La suite pour rejoindre Belvédère m'a vraiment paru une punition. Pas mal de route, de liaison, je perds deux fois le balisage en l'espace d'un quart d'heure. Le voyant « alerte orange » s’enclenche : perte de lucidité flagrante. J'essaye de me ressaisir un peu, j'active le suivi de la trace sur ma montre pour éviter les mauvaises surprises.
La chaleur commence à monter, et je sens que ça va se compliquer. D'autant plus que mes pieds sont de plus en plus douloureux au niveau des orteils.
Quand j'arrive à Belvédère, point d'eau où je refais le plein, j'ai déjà perdu 20 minutes de mon avance sur le plan de marche.
Je reçois encore pas mal d'encouragements sur le téléphone, mais je sais que la suite va être rude, et ça ne sera que le début !
La montée sous le Suocle va être un petit chemin de Croix. J'en bave, je n’avance pas, je plafonne à 600m/h, il fait chaud, il n'y a pas d'air. Et puis je commence à être un peu écœuré de nourriture. Heureusement j'arrive encore à bien boire, mais rien de solide ne me fait envie. Je préfère m'abstenir (peut-être une erreur) que de me forcer. À cet instant, le pull finisher commence un peu à se détricoter.
Enfin le "sommet" (qui n'est qu'un point sur la crête qui continue vers le Capelet) est atteint, je me lance dans la descente, et là, la digestion se débloque. Je sens un peu de faim, j'alimente en pâtes de fruits et barres chocolatées (fournies sur les ravitos), et ça passe bien. Je reprends un peu de moral, mais mes pieds sont toujours un gros point noir, au point d'ailleurs d'en oublier complètement mes douleurs costales.
Nathan est sensé me retrouver au Relais des Merveilles, mais il est à la bourre sur la route et ne pourra pas venir finalement.

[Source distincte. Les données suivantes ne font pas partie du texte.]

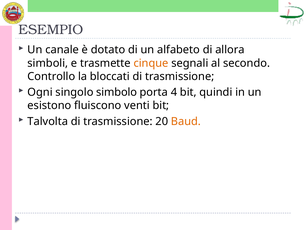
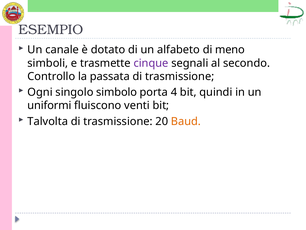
allora: allora -> meno
cinque colour: orange -> purple
bloccati: bloccati -> passata
esistono: esistono -> uniformi
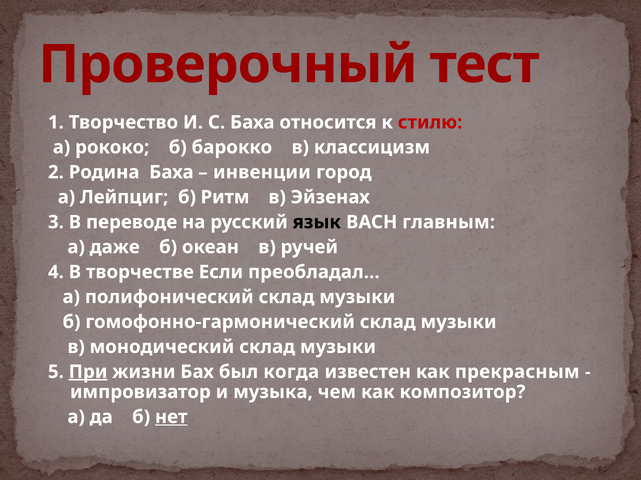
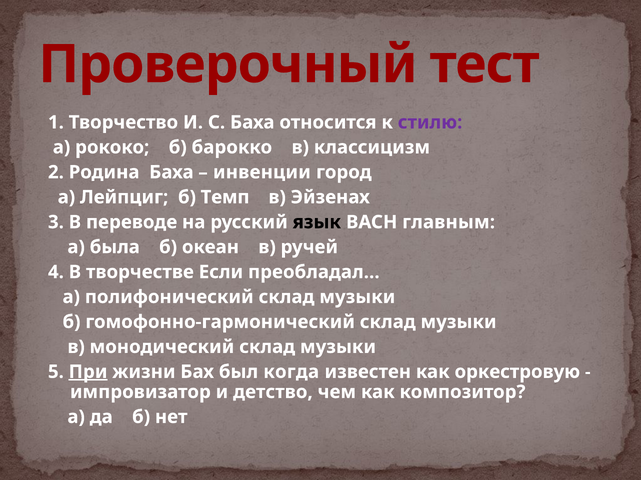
стилю colour: red -> purple
Ритм: Ритм -> Темп
даже: даже -> была
прекрасным: прекрасным -> оркестровую
музыка: музыка -> детство
нет underline: present -> none
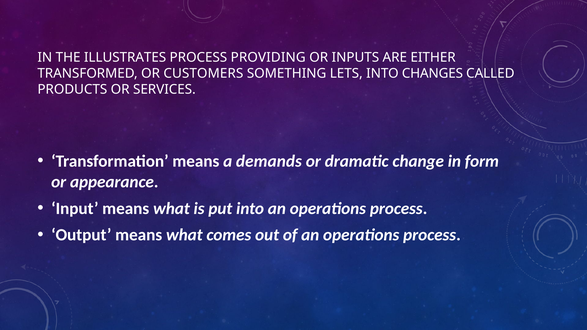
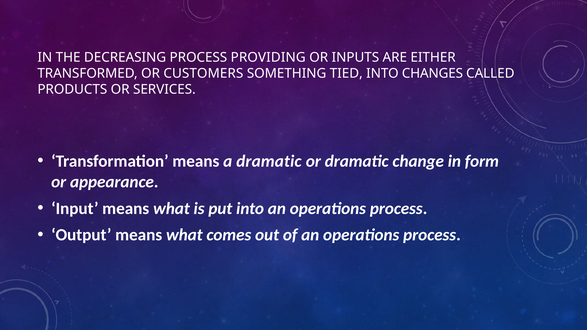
ILLUSTRATES: ILLUSTRATES -> DECREASING
LETS: LETS -> TIED
a demands: demands -> dramatic
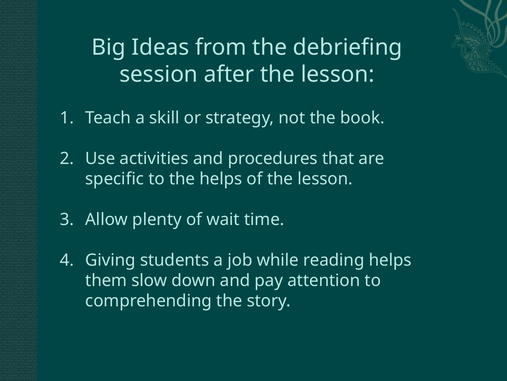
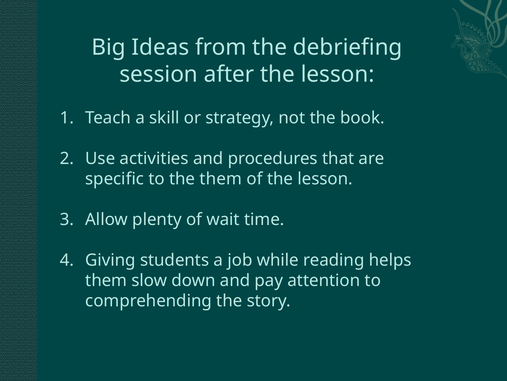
the helps: helps -> them
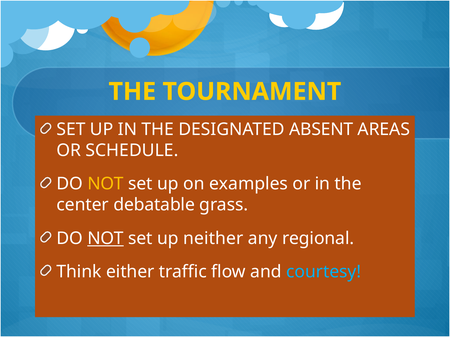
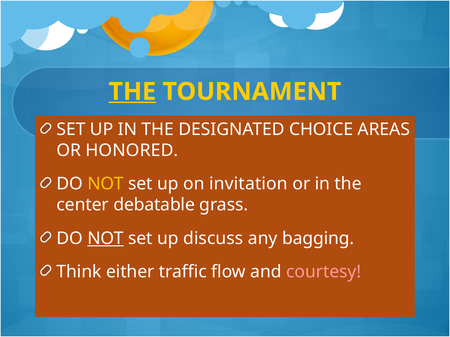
THE at (132, 92) underline: none -> present
ABSENT: ABSENT -> CHOICE
SCHEDULE: SCHEDULE -> HONORED
examples: examples -> invitation
neither: neither -> discuss
regional: regional -> bagging
courtesy colour: light blue -> pink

Je suis bien rincé, et d'ailleurs je ne relance absolument pas le fond de vallée pour arriver au Relais, alors que ça devrait se faire sans problème.
J'ai donc maintenant dans l'idée de faire une bonne grosse pause aux Merveilles, tant pis pour le chrono.
Quand j'arrive au relais, j'ai repris 10 minutes sur le plan de marche. Comme quoi les impressions sont trompeuses. Ça ne change rien, je prends mon temps. Je connais malheureusement très bien ce qui nous attend pour la suite du parcours. Si je n'arrive pas à m'alimenter dans la montée de la Valette, ça va être difficile, donc il faut que je fasse le plein ici. Je trouve même une chaise longue pour m'allonger. Et voilà Vik qui arrive. On discute un bon moment. Il m'a doublé à la base-vie, restant moins de temps que moi, puis je l'ai doublé dans la montée sans m'en rendre compte. Il a des crampes, m’emprunte mes bâtons pour se faire un massage, et file voir l'ostéopathe. Je ne l’attends pas, persuadé qu'il va me reprendre plus loin vu comme je galère.
Je reste environ 30 minutes ici (désolé Vincent !!).
Une fois que je pense m'être suffisamment reposé, je repars pour un bon gros morceau. Assez rapidement je me rends compte que le même schéma se répète : je plafonne à 650m/h, et si le liquide passe, le solide c'est non. Je fais dos rond, je sais qu'en ultra les mauvais temps finissent par passer. Mais je me dis que ça dure quand même depuis quasi La Bollene. Et vas-y que je te détricote à nouveau le pull finisher, que j’avais un peu rafistolé en bas.
Bon-an mal-an, j'arrive à la cime de Valette. Je ne profite même pas du paysage, je suis défait (et il faut dire que je commence à connaitre ce coin, c'est d'ailleurs tout près que je me suis fait mordre au début de l’été). Je commence la longue traversée vers la baisse de Férisson, et dans mes chaussures c'est la guerre. Et je commence à avoir de bonnes irritations là où il ne faut pas. Et je suis fatigué, et "la neige elle est trop molle pour moi". Bref, le broyage de noir est en route. Je commence à me dire que je vais rendre mon dossard. Puis je cherche toutes les raisons, bonnes ou mauvaises pour pas le faire. Mon dossard m'a été offert. La plupart des courses cette année ont été annulées. Mes collègues de boulot vont me vanner pendant des mois (celle-ci il faut que je la garde pour plus tard : elle est très mauvaise, mais le levier est vraiment efficace).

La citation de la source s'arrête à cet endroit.